As you know, we’ve been focusing heavily on the ‘excess mortality’ question in the COVID19 pandemic across the world. Excess mortality is the number of deaths in a given region over a particular period of time which is in excess of the average number of deaths in previous years. We’ve looked closely at analyses from Italy and Spain which show dramatic discrepancies between the reported number of COVID19 fatalities and actual amount of excess mortality during the periods in question. In many cases, when this full excess mortality is calculated the number is two, three or even four times higher than the official COVID19 death toll.
What remains unknown in these other cases is how many of these additional deaths were ‘hidden’ COVID19 fatalities versus people who died as a result of the overall crisis but not the disease itself. This can range from an overwhelmed hospital system which creates a degraded level of care, to stress imposed by the totality of the crisis to people who do not seek medical attention for health crises they could have survived.

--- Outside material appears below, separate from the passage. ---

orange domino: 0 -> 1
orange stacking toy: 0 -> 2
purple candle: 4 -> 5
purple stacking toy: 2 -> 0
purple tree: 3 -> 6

New York City has taken a different approach with the new numbers it released today. This included the number official COVID19 fatalities (i.e., lab confirmed test), those who are presumed to have died from COVID19 (symptoms and medical history but no lab confirmed test) and then total number of people who died in the city during the period in question between March 11th and April 13th.
It is that last number which we can compare to historical averages to establish an approximate excess morality figure. (A brief note on method. In this discussion I will often refer to an exact number for excess mortality. But these are derived by comparison to historical averages. So these are really approximations and estimates rather than concrete numbers.)

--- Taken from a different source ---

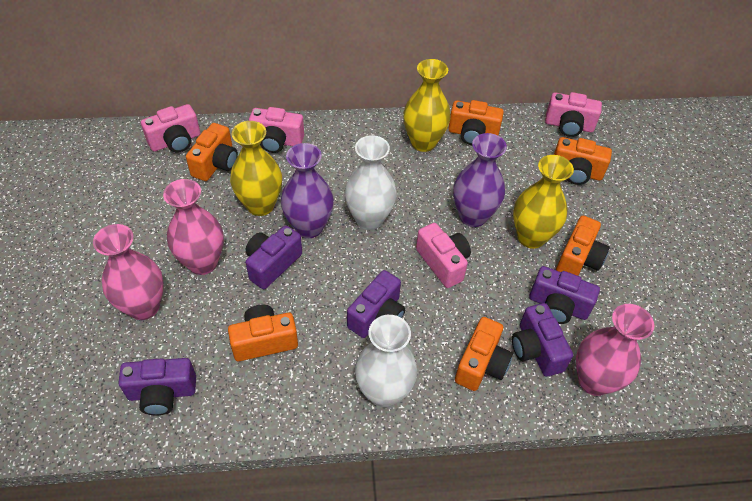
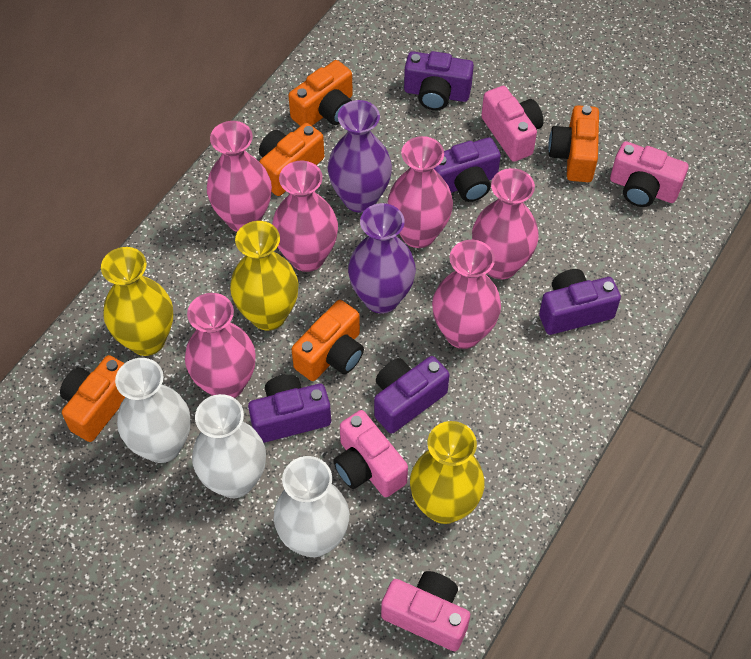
orange camera: 6 -> 5
pink vase: 3 -> 6
white vase: 2 -> 3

Let’s assume for the sake of conversation that the New York City clinicians have done a fairly good job catching the COVID19 cases that lacked a lab confirmed test. This allows us to distinguish between the hidden COVID19 mortality and deaths caused by the knock-on effects of the crisis rather than directly by the disease itself.
If we simply look at the official death toll as of yesterday and total excess morality, the number is roughly double: 6,589 deaths versus roughly 13,000. As noted, about half of the additional toll are presumed diagnoses and the rest are non-COVID19 cases or ones in which COVID19 was not obviously suspected. (See Josh Kovensky’s computations here.)
I was interested to compare this to numbers from Spain and Italy.
One comparison from the autonomous community of Castile and Leon in Spain showed a differential of 112 lab tested COVID19 deaths and a total excess mortality of 385 deaths over the period. So the total excess mortality was more than three times the number of official COVID19 deaths.
Another comparable analysis from Madrid found a total excess mortality of 6,613 deaths in the second half of March, of which 3,439 could be attributed to official COVID19 diagnoses. So 3,174 more people who died either from COVID19 or from the knock-on effects of the crisis. In this case, it’s a bit less than twice the number, which is in the ballpark of the statistics released today by New York City.
The other comparable analysis came from Nembro, the hardest hit town in Italy. That produced a total excess mortality four times the official number of COVID19 deaths. A look at nearby downs showed even high disparities.
The upshot of the comparison is clear. New York City had substantially less excess mortality not captured in the official death toll than two of these three other examples. One possible pattern is that New York’s numbers seem broadly comparable to Madrid’s. Madrid is substantially smaller than New York. But these are still both major global cities. I’m no expert on either but my impression is that Castile and Leon in Spain and the province of Bergamo in Italy are both much more rural or at least more sparsely populated. It seems worth considering – and would not be surprising – whether major cities with their dense public health and hospital infrastructures may be better able to capture the true scale of the epidemic than more rural or at least less urban areas. We’ll need to see comparable analyses from different countries and regions to confirm a pattern.
(Note that in these more sparsely populated areas the absolute numbers were much smaller. So the multiples or percentages may tell us less.)
Looking at data from New York, Italy and Spain, what we can say now is that we have the first indications of a baseline which suggests that the extent of excess mortality during COVID19 epidemics is often at least twice the scale accounted for in the initial, official COVID19 death tolls.